### Extrait du document:
Le secret des États, mal nécessaire ou impasse démocratique ?

Le politiste Sébastien-Yves Laurent interroge le rôle du secret dans le fonctionnement des États, à l’heure où l’on souhaiterait une certaine transparence démocratique. En vain, une part clandestine de tout État demeure.

Olivier Doubre  • 27 mars 2024 abonné·es
Le secret des États, mal nécessaire ou impasse démocratique ?
Manifestation en faveur de Julian Assange devant la Cour royale de justice, à Londres, le 21 février 2024.
© Daniel LEAL / AFP

État secret, État clandestin : essai sur la transparence démocratique, Sébastien-Yves Laurent, Gallimard, coll. « NRF essais », 360 pages, 22,50 euros.

Lors de sa diffusion sur l’ensemble de la planète, Internet fut auréolé d’une croyance en un immense progrès démocratique « par le bas » : chacun·e, grâce à ces « autoroutes de l’information », allait désormais pouvoir accéder à toutes les sources et à toutes les données disponibles, en plus de diffuser des informations à toutes et tous. Or on est revenu, depuis bien des années déjà, de cette illusion d’une transparence généralisée des informations sur l’ensemble des instances de pouvoir.

Au-delà des mèmes, des activités de « fermes » de hackers et autres fake news, la fausse gratuité des sites Internet ou plutôt des « informations » diffusées entre autres par les Gafam (Google, Apple, Facebook, Amazon ou autre Microsoft, ces mastodontes du web plus riches et plus puissants que nombre d’États sur la planète) est maintenant connue.

### Données de l'exercice:
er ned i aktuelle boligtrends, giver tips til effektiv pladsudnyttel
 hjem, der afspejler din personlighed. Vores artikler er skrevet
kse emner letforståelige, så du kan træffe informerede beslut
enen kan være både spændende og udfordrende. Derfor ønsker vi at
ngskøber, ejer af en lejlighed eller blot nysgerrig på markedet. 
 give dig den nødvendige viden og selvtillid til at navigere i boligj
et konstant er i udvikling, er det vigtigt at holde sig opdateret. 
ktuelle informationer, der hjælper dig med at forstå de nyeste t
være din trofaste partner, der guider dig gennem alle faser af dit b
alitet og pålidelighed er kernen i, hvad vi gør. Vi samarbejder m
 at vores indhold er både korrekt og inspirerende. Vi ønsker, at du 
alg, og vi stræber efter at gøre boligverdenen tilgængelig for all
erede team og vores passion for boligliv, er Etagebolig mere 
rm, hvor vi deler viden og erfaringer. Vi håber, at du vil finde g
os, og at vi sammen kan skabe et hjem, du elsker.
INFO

...

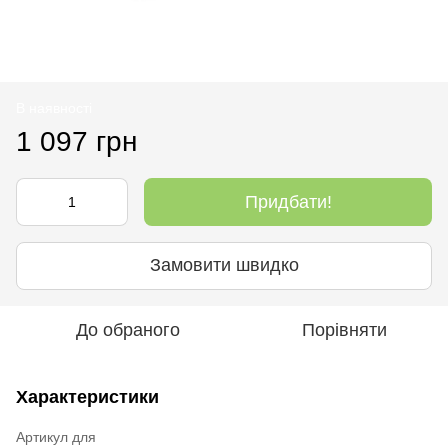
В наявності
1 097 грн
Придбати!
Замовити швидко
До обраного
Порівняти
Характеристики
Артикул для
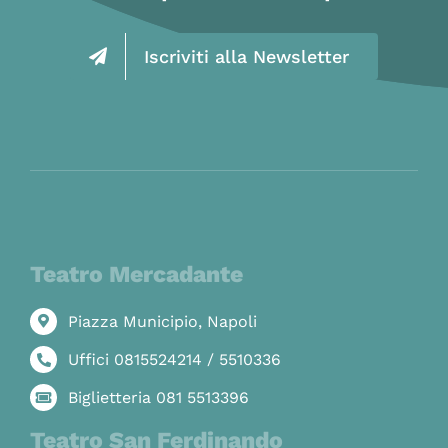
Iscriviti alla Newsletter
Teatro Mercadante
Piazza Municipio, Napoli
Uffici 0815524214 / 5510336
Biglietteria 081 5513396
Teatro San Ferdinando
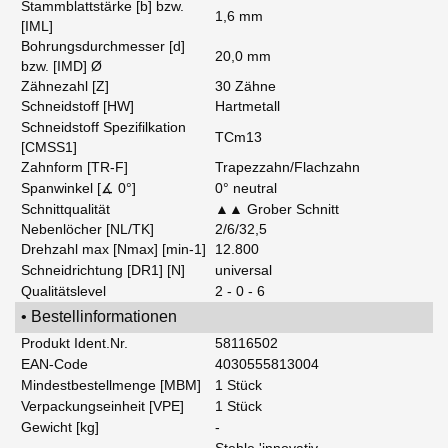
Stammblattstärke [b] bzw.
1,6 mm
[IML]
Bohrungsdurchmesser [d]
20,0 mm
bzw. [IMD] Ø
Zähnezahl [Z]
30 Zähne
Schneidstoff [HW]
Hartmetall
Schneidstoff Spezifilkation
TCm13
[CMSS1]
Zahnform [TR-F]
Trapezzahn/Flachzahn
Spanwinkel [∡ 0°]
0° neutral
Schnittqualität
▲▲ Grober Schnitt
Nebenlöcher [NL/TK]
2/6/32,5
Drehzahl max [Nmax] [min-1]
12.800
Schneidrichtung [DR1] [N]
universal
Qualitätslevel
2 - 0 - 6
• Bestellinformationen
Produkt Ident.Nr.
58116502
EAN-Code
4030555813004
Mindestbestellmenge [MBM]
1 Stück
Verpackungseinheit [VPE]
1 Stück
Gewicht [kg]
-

### Activité 1:
Reproduisez à l'identique le passage de l'article sur le secret des États commençant par « Le politiste Sébastien-Yves » et se terminant par « pages, 22,50 euros. ».
### Activité 2:
Transformez en liste JSON de chaînes les lignes des entrées commençant à celle qui contient « В наявності » et se terminant à celle qui contient « Teatro San Ferdinando », toutes deux comprises, avec une chaîne par ligne et sans les lignes vides. Laissez les images hors de la réponse.

### Zone de réponse 1:
Le politiste Sébastien-Yves Laurent interroge le rôle du secret dans le fonctionnement des États, à l’heure où l’on souhaiterait une certaine transparence démocratique. En vain, une part clandestine de tout État demeure.

Olivier Doubre  • 27 mars 2024 abonné·es
Le secret des États, mal nécessaire ou impasse démocratique ?
Manifestation en faveur de Julian Assange devant la Cour royale de justice, à Londres, le 21 février 2024.
© Daniel LEAL / AFP

État secret, État clandestin : essai sur la transparence démocratique, Sébastien-Yves Laurent, Gallimard, coll. « NRF essais », 360 pages, 22,50 euros.

### Zone de réponse 2:
[
  "В наявності",
  "1 097 грн",
  "Придбати!",
  "Замовити швидко",
  "До обраного",
  "Порівняти",
  "Характеристики",
  "Артикул для",
  "Iscriviti alla Newsletter",
  "Teatro Mercadante",
  "Piazza Municipio, Napoli",
  "Uffici 0815524214 / 5510336",
  "Biglietteria 081 5513396",
  "Teatro San Ferdinando"
]